What you should do
Copy the Flood text from the words "Whatever the dates, knowledge" through "generation to generation.", but swap "cultural lore" for "oral tradition".

Text section
****************************************
Although writing began to appear as early as 3200 BC, history and legends were mostly propagated by mouth until well after Ur III. Everyone on earth was descended from Noah, and the story would certainly have spread from Babel along with humanity itself.
According to Ussher, the Flood occurred about (circa) 2350 BC and the Tower of Babel c2200 BC. I think those dates may be just a bit off. History records the 1st Dynasty of Egypt beginning c3100 BC. That had to be years after the Flood, and likely years after the Tower. Sargon the Great (probably Nimrod of the Bible) began ruling from Akkad from c2350 BC, and that would necessarily be some years after the Tower dispersion.
Whatever the dates, knowledge of the Flood would certainly have persisted as cultural lore for hundreds or even thousands of years—dinner-table tales passed from generation to generation.
Perhaps as important is the possibility that the immortal “sons/angels of God” that He placed over the scattered nations would always know of the Flood and would have engineered religious observances that exaggerated their own roles in His cosmos. This is a topic that will be foreign to most of you. I wrote about it in detail in Gods and Demons. Here I will just include one relevant passage:
8 When the Most High divided the nations, when he separated the sons of Adam, he set the bounds of the nations according to the number of the angels of God.
****************************************
Data segment
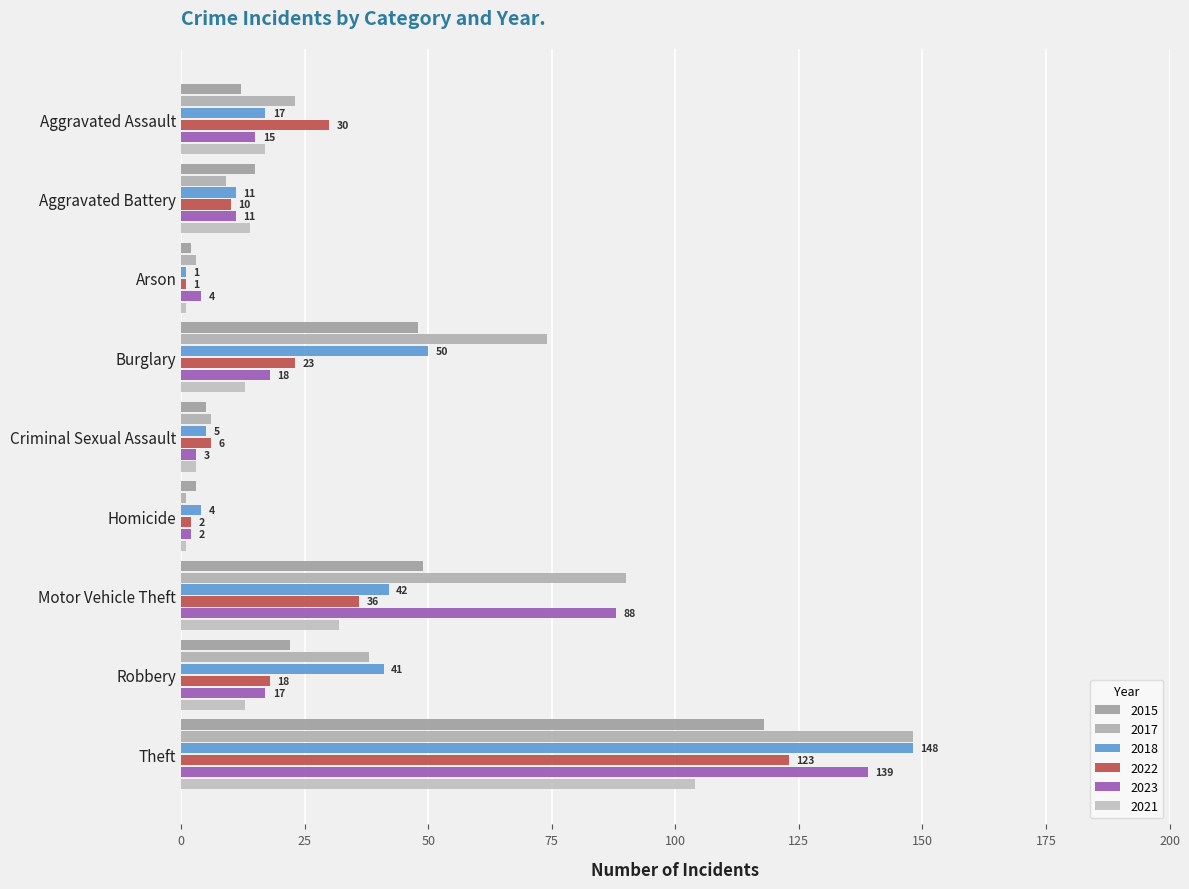

What is the difference between the second highest and minimum values in the 2021 series?

31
****************************************
Result of this exercise
Whatever the dates, knowledge of the Flood would certainly have persisted as oral tradition for hundreds or even thousands of years—dinner-table tales passed from generation to generation.